> Task to carry out: Below are some entries. Work out how many of their lines hold the word "down", and write that number alone.

(Exercise data begins)

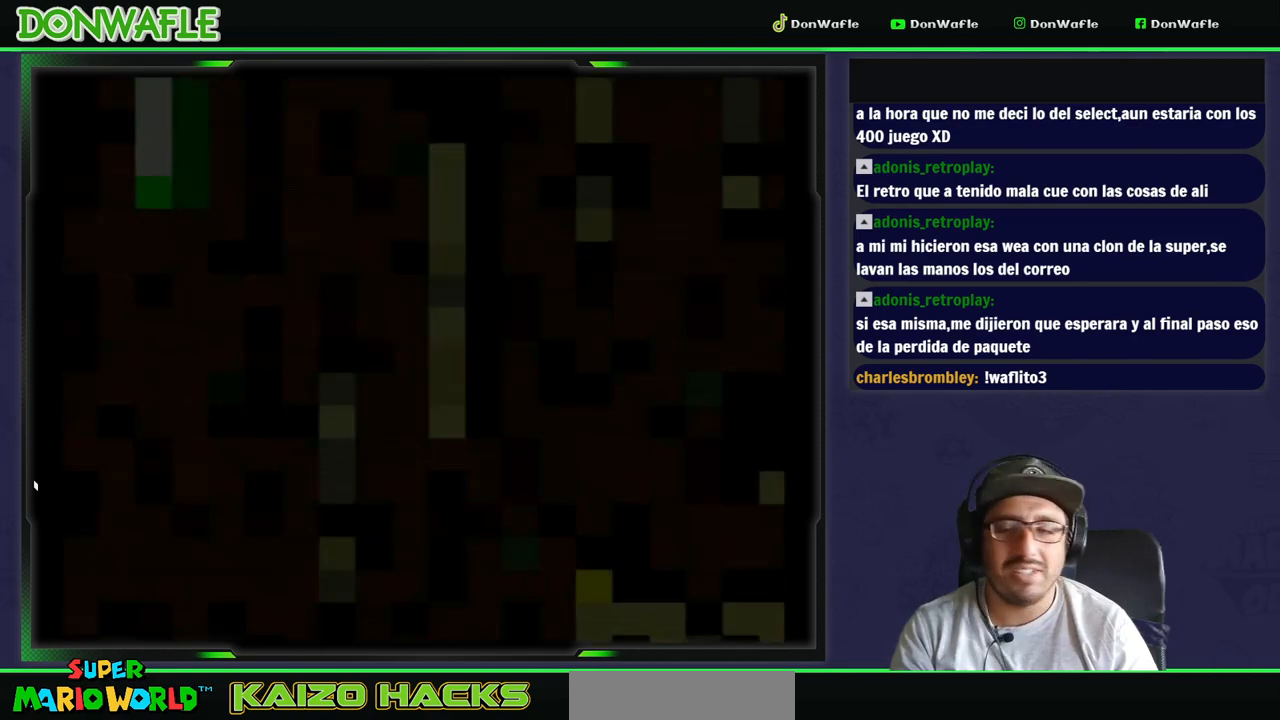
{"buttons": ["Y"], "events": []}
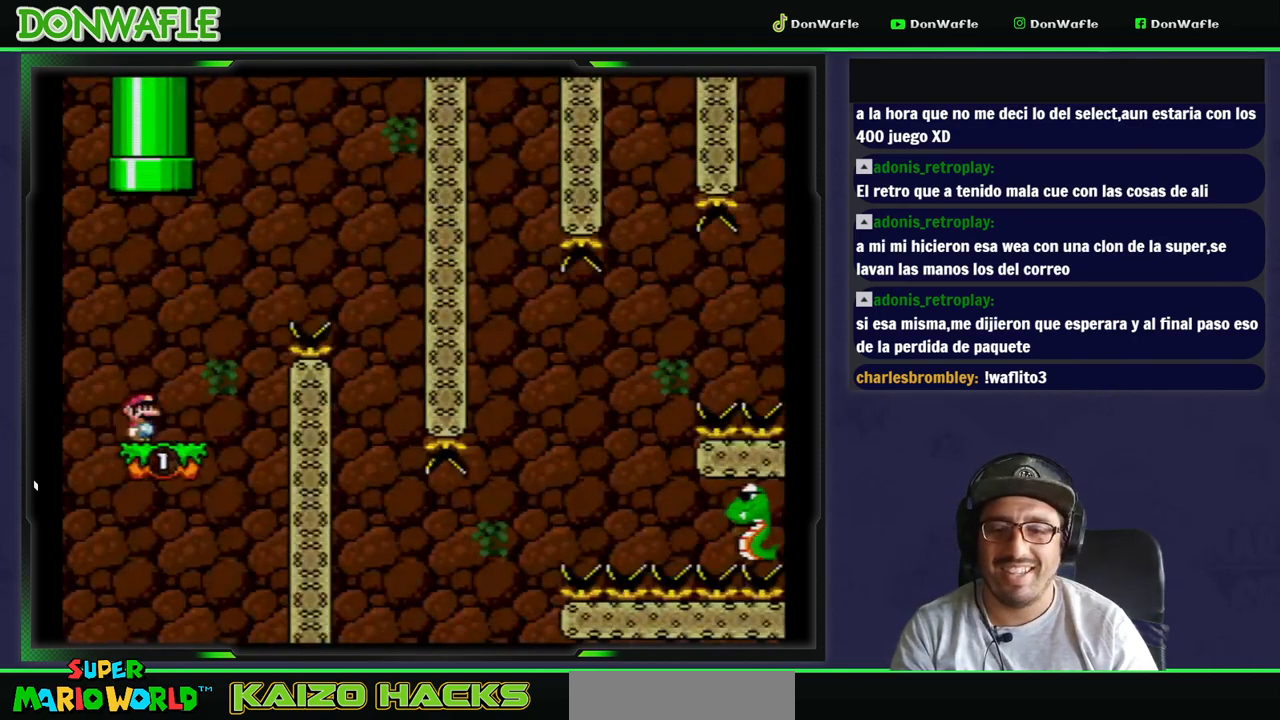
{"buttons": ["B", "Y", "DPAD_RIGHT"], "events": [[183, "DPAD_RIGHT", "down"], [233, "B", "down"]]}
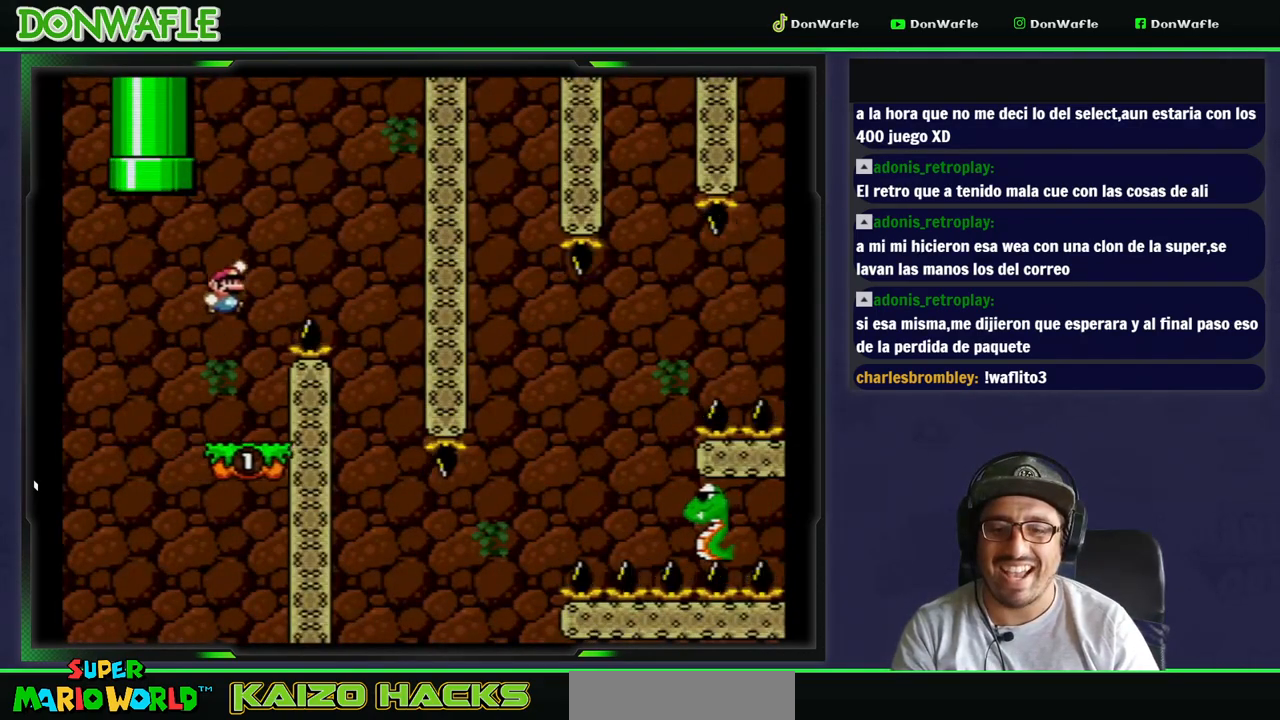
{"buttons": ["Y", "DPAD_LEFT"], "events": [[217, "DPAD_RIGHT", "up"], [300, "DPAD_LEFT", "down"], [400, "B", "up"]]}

(Exercise data ends)
(Exercise data begins)

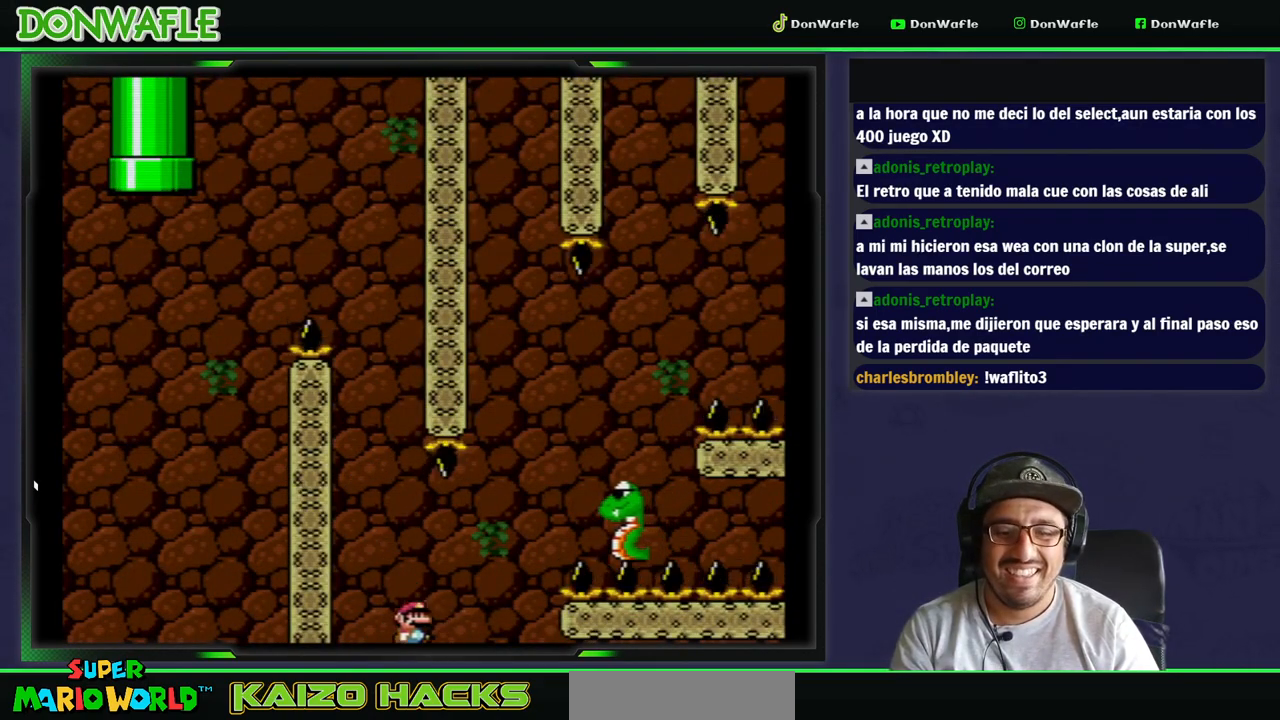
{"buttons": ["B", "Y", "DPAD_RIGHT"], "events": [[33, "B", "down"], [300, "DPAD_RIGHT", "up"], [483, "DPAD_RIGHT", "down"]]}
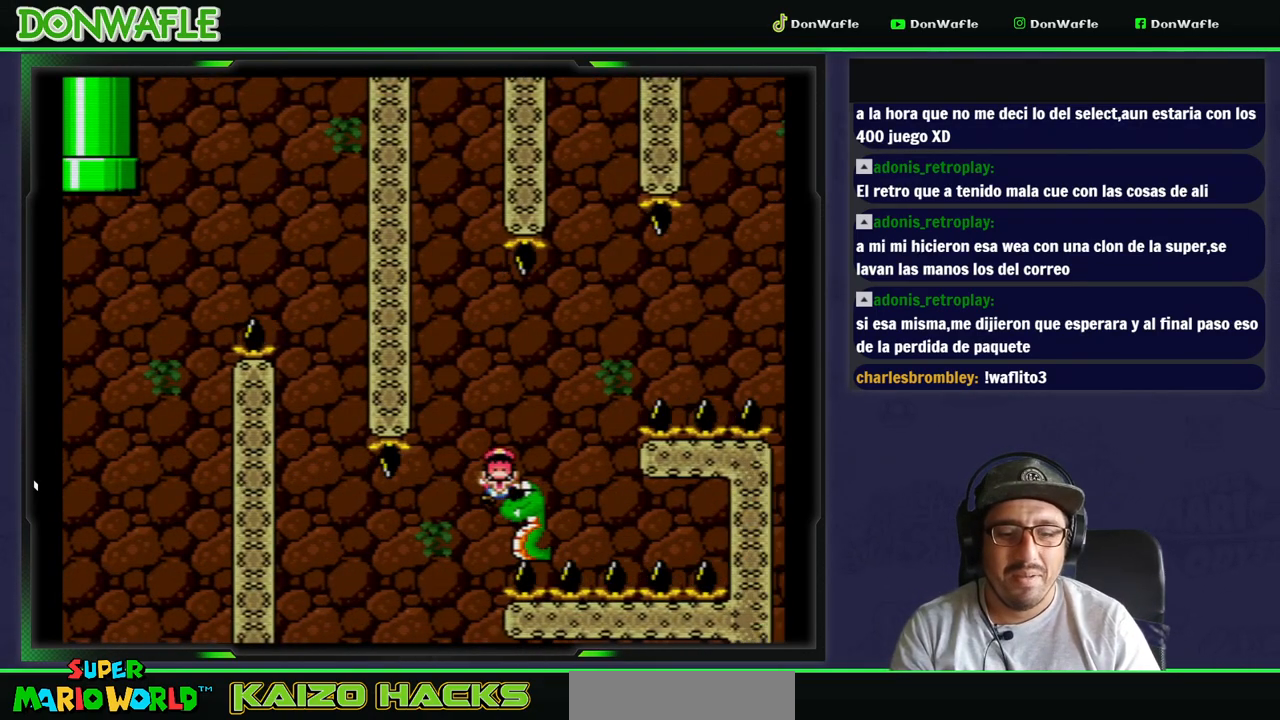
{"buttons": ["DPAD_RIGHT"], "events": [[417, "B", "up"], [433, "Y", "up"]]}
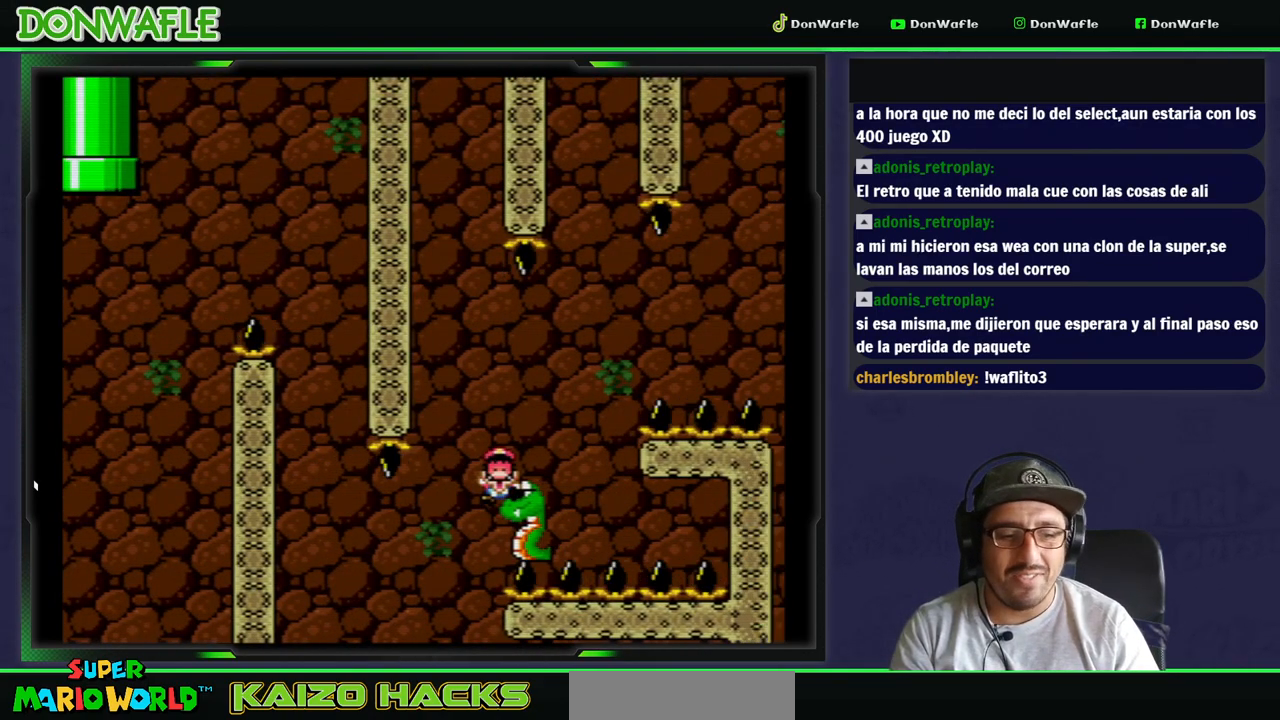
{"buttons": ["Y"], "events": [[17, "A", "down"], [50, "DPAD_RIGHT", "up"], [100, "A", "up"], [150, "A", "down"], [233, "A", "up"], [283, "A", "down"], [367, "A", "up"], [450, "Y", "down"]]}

(Exercise data ends)

> Exercise result: 4